Beginning at the line that contains "[208,1033,389,1056] of the", write out each remaining line of the entries below exactly as it stands.
Segment Start: Recorded data
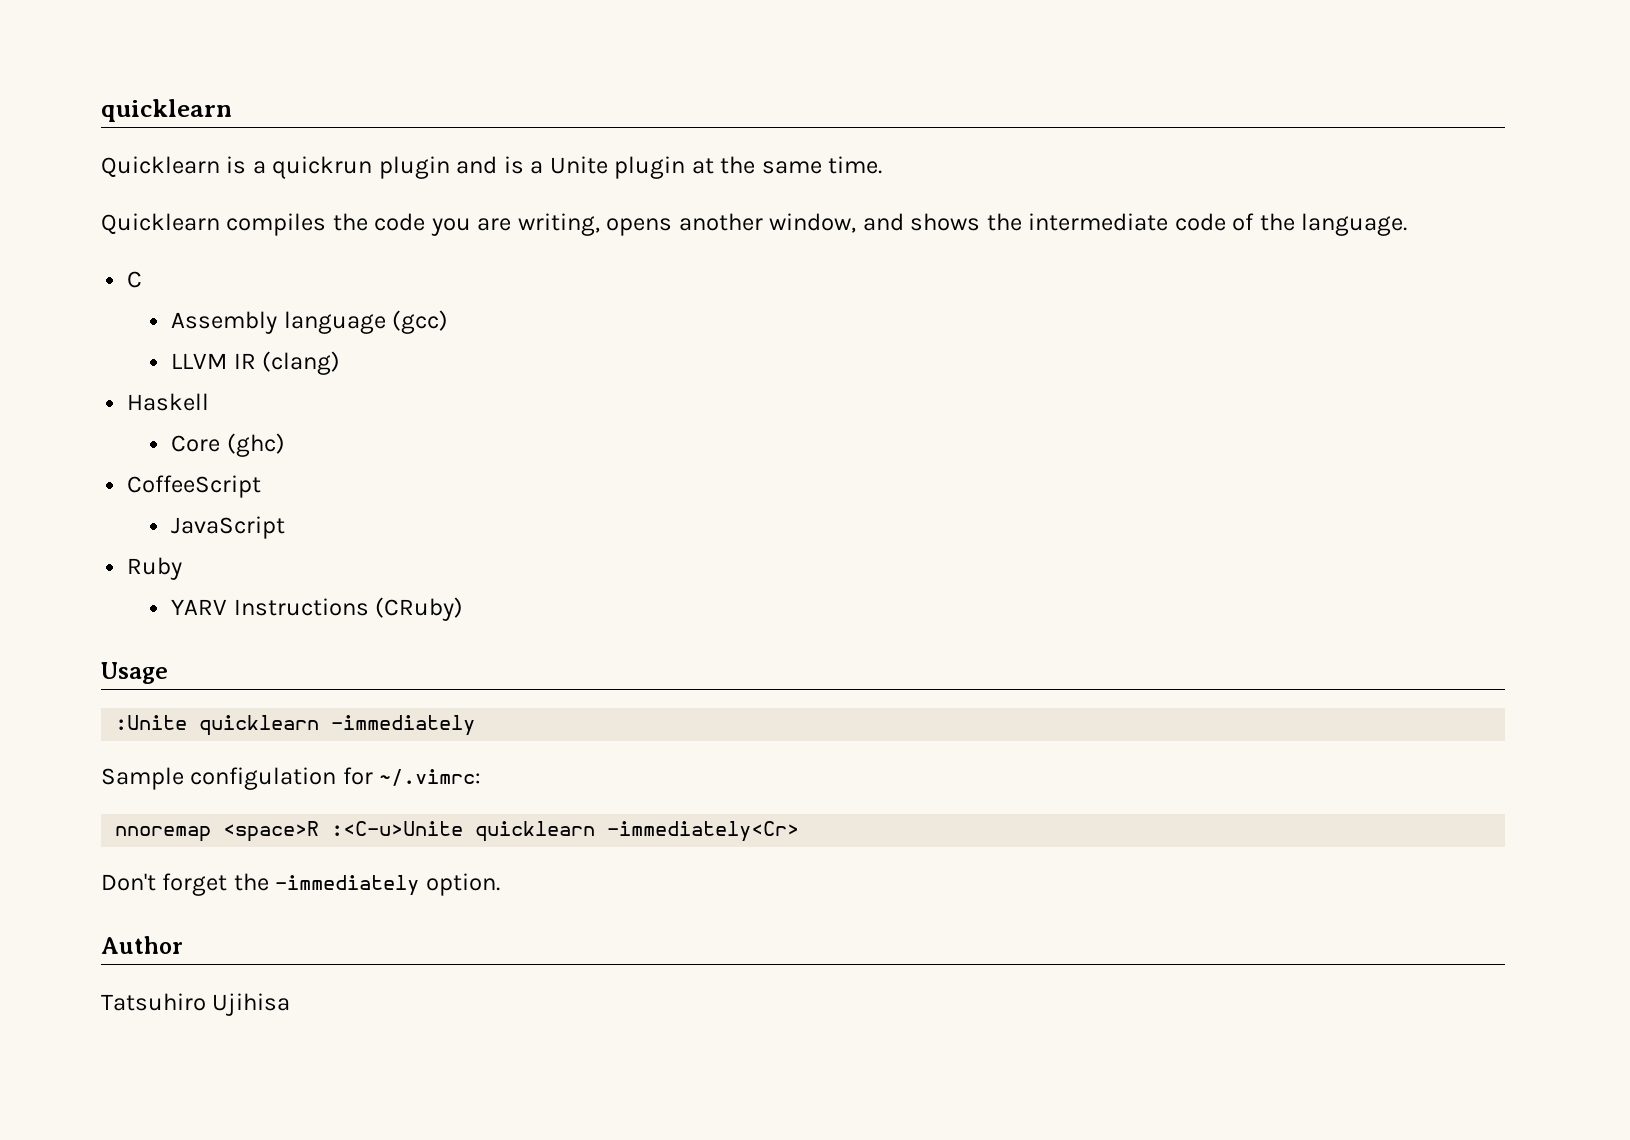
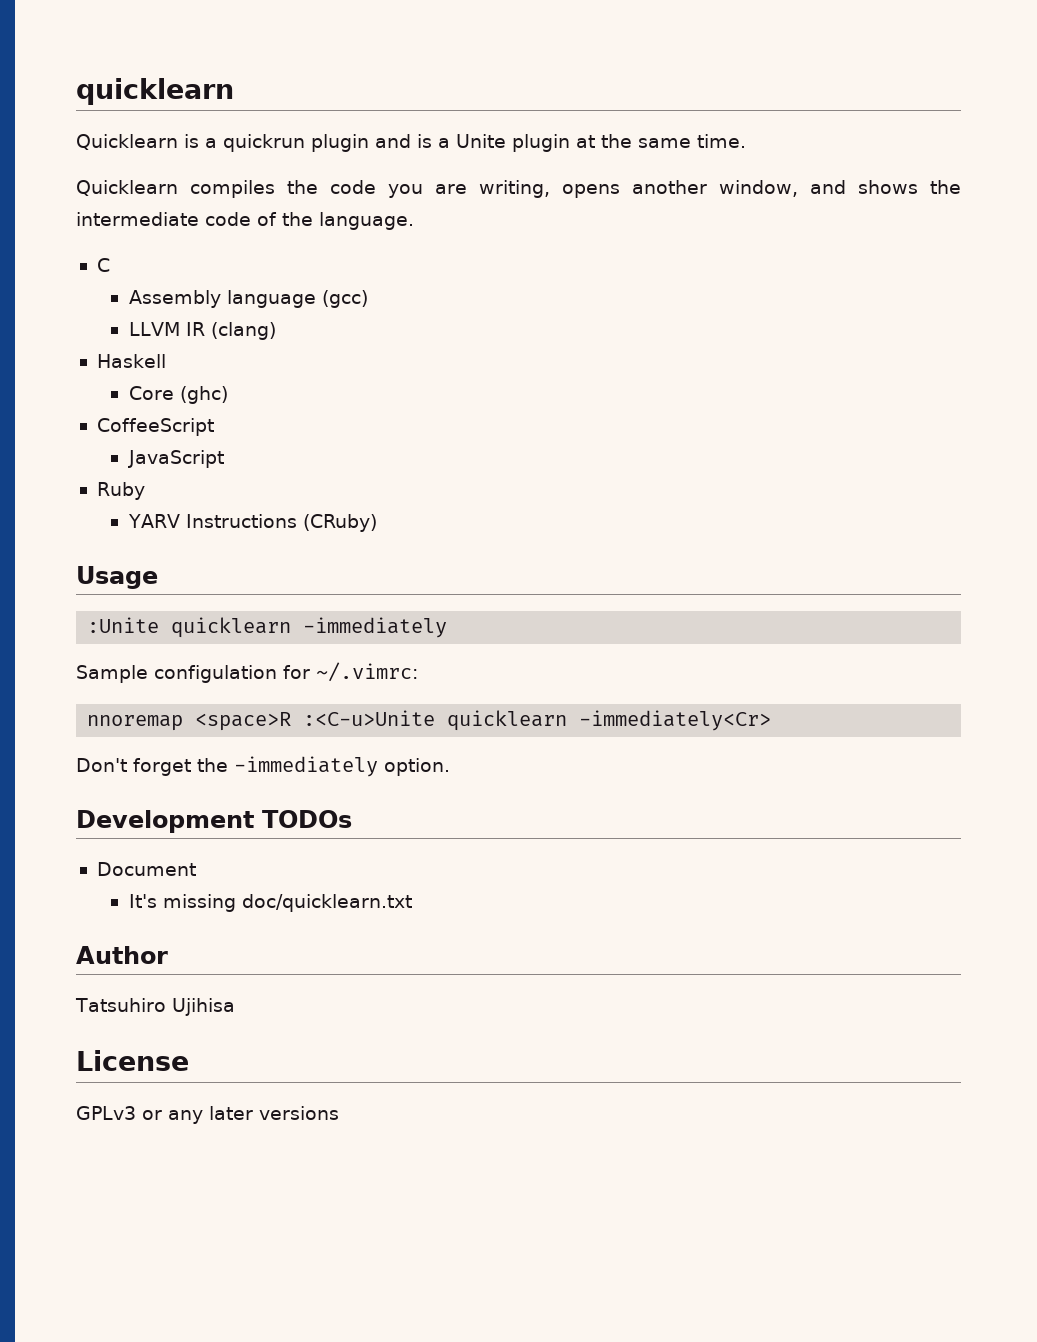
[101,936,183,954] [101,993,291,1016] Author // Tatsuhiro Ujihisa -> [76,810,352,833] [96,862,196,876] [128,894,412,912] [76,946,168,964] [75,998,235,1016] [76,1050,189,1071] [76,1106,339,1124] Development TODOs // Document // It's missing doc/quicklearn.txt // Author // Tatsuhiro Ujihisa // License // GPLv3 or any later versions

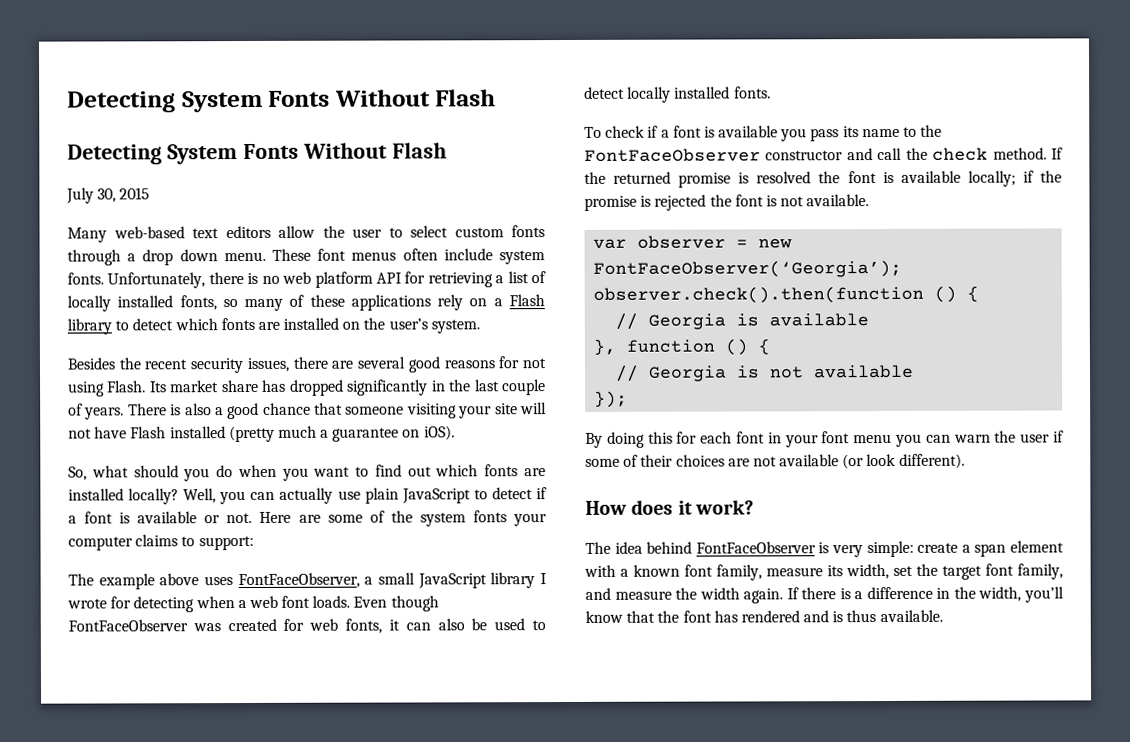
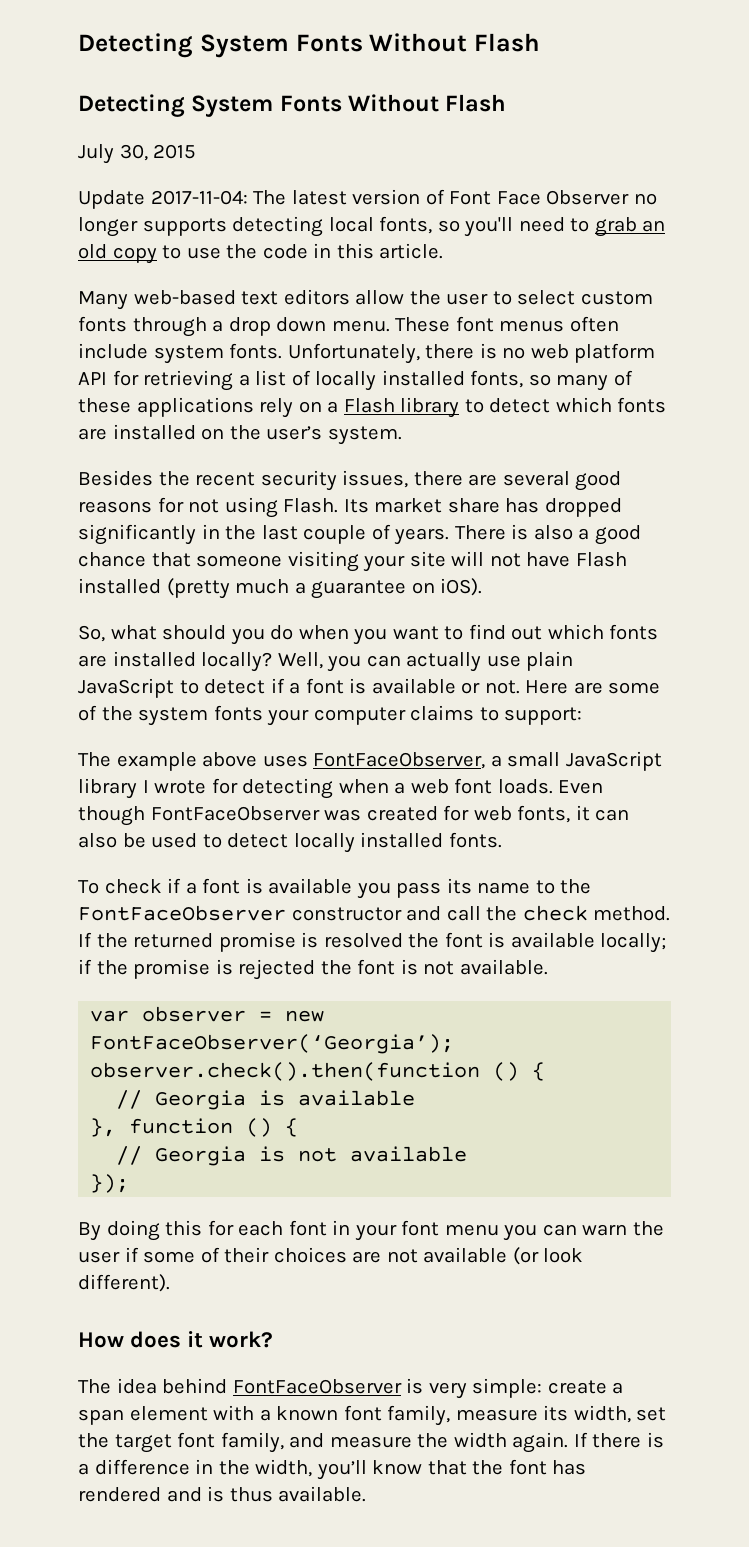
(151, 193) none -> [78,189,657,209] [78,216,666,237] [78,243,444,264] // Update 2017-11-04: The latest version of Font Face Observer no longer supports detecting local fonts, so you'll need to grab an old copy to use the code in this article.

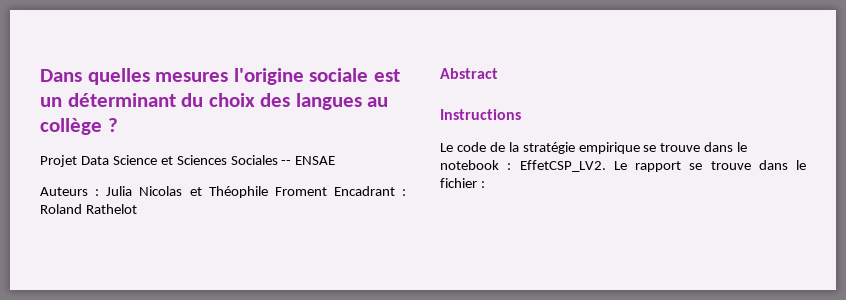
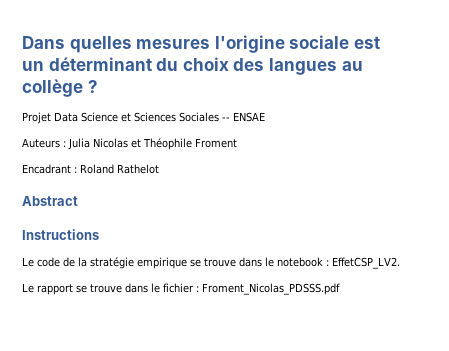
(327, 191) none -> (237, 143) //
(606, 166) none -> (400, 263) //
(485, 184) none -> [202,283,340,295] Froment_Nicolas_PDSSS.pdf

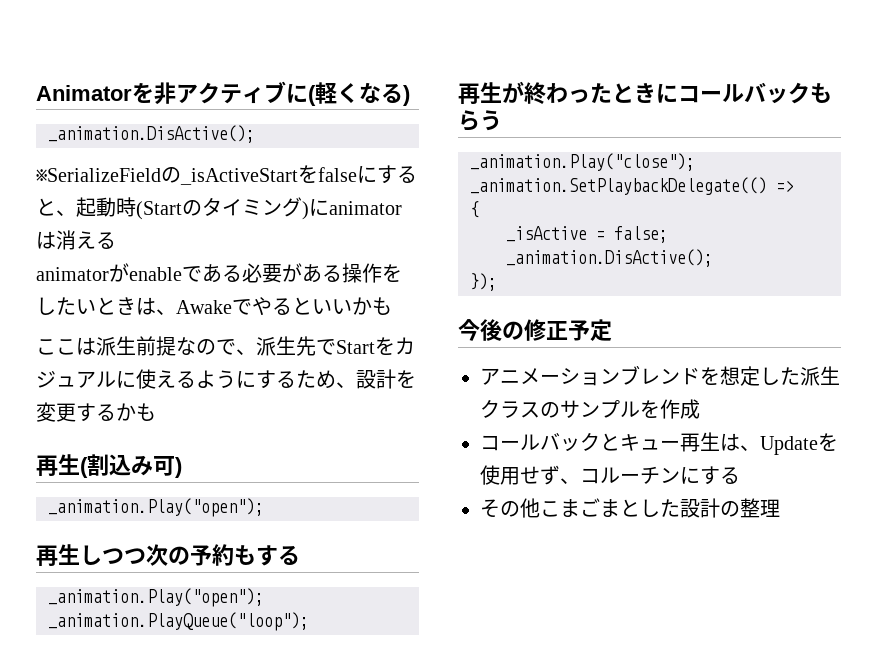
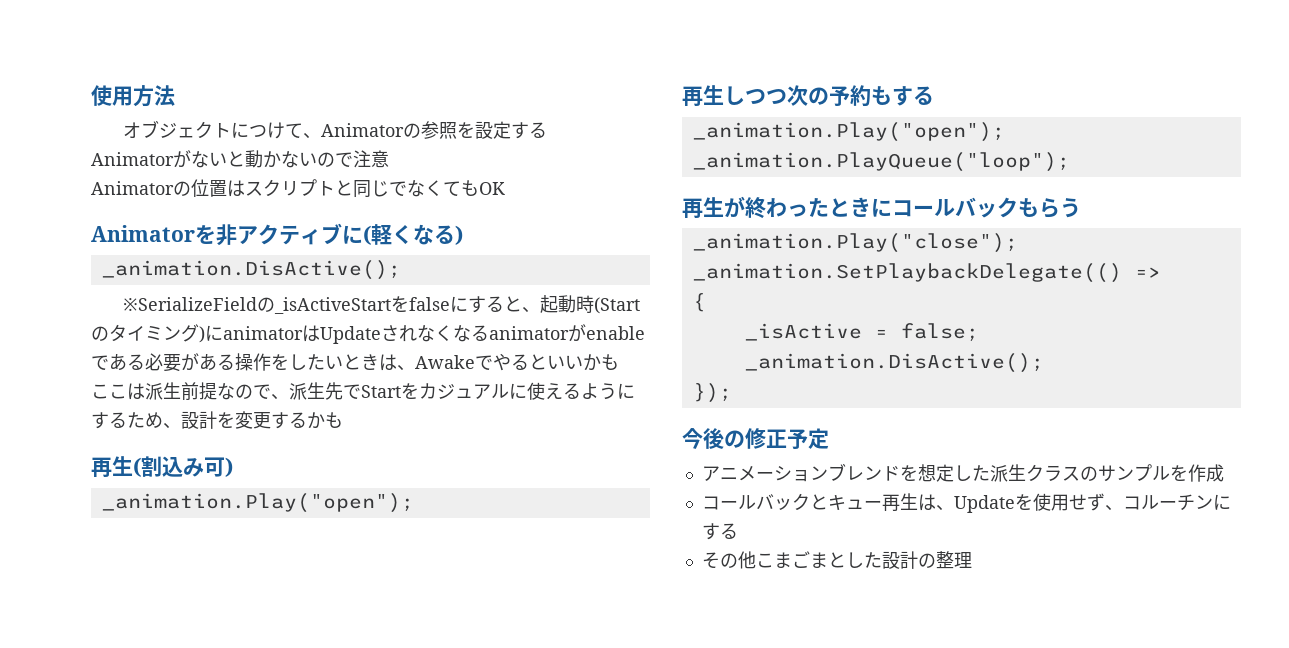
(36, 93) none -> [91,85,175,107] [123,120,548,139] [91,150,389,168] [91,179,505,198] 使用方法 // オブジェクトにつけて、Animatorの参照を設定する // Animatorがないと動かないので注意 // Animatorの位置はスクリプトと同じでなくてもOK //
[56,230,116,250] 消える // -> [320,325,489,344] Updateされなくなる

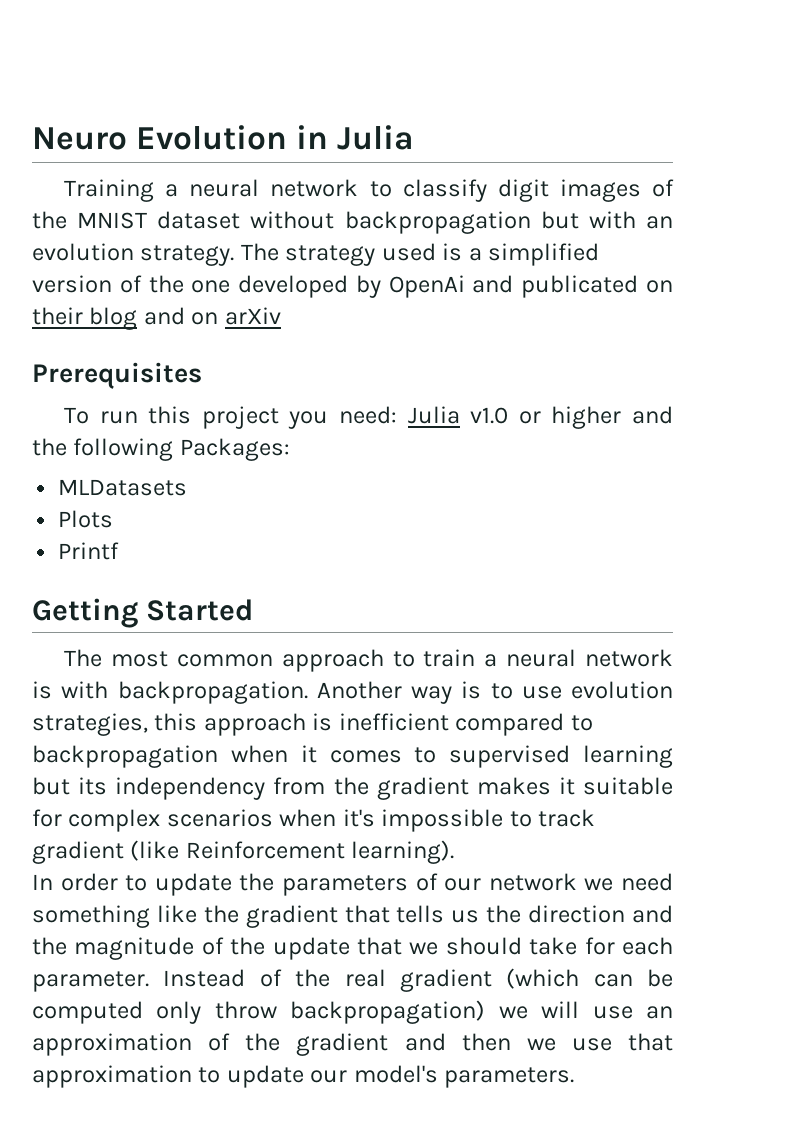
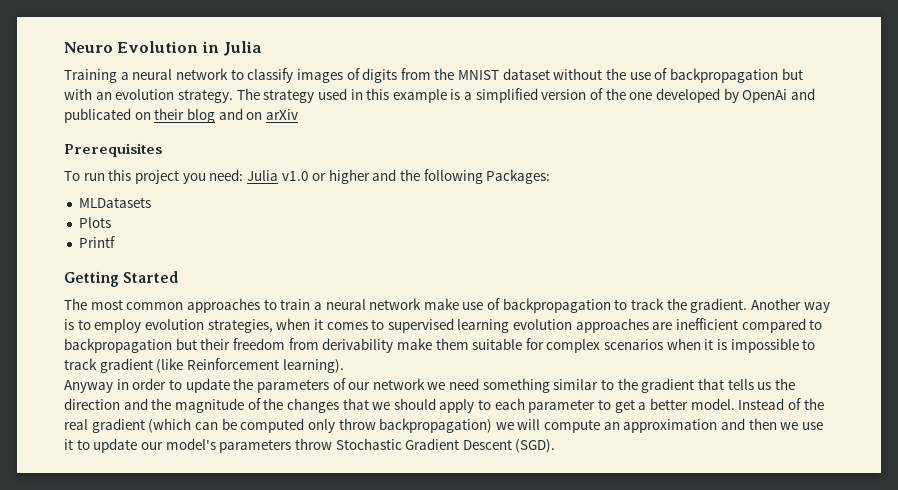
[497,179,549,202] digit -> (294, 75) none
(674, 188) none -> [362,68,431,83] digits from
(335, 220) none -> [606,68,668,80] the use of
(436, 252) none -> [350,88,447,103] in this example
[281,649,384,672] approach -> [186,298,260,313] approaches
[32,681,308,704] is with backpropagation. -> [423,298,748,313] make use of backpropagation to track the gradient.
[521,686,562,699] use -> [94,319,142,333] employ
[154,713,593,736] [32,745,218,768] this approach is inefficient compared to backpropagation -> (273, 326) none
[32,777,575,800] but its independency from the gradient makes it -> [513,318,823,333] [64,338,469,353] evolution approaches are inefficient compared to backpropagation but their freedom from derivability make them
[342,809,375,827] it's -> [704,339,728,350] it is
[32,874,53,890] In -> [64,379,129,393] Anyway in
[156,905,197,923] like -> [553,379,615,390] similar to
[272,937,350,960] update -> [286,398,339,413] changes
[529,937,673,955] [32,971,149,992] take for each parameter. -> [439,398,735,413] apply to each parameter to get a better model.
[592,1006,633,1019] use -> [544,419,601,433] compute
[208,1033,389,1056] of the gradient -> (718, 426) none
[628,1033,673,1051] [32,1065,192,1088] that approximation -> [64,439,73,450] it
[444,1067,575,1088] parameters. -> [219,438,556,453] parameters throw Stochastic Gradient Descent (SGD).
Segment End: Recorded data
__Your response__
[208,1033,389,1056] of the gradient -> (718, 426) none
[628,1033,673,1051] [32,1065,192,1088] that approximation -> [64,439,73,450] it
[444,1067,575,1088] parameters. -> [219,438,556,453] parameters throw Stochastic Gradient Descent (SGD).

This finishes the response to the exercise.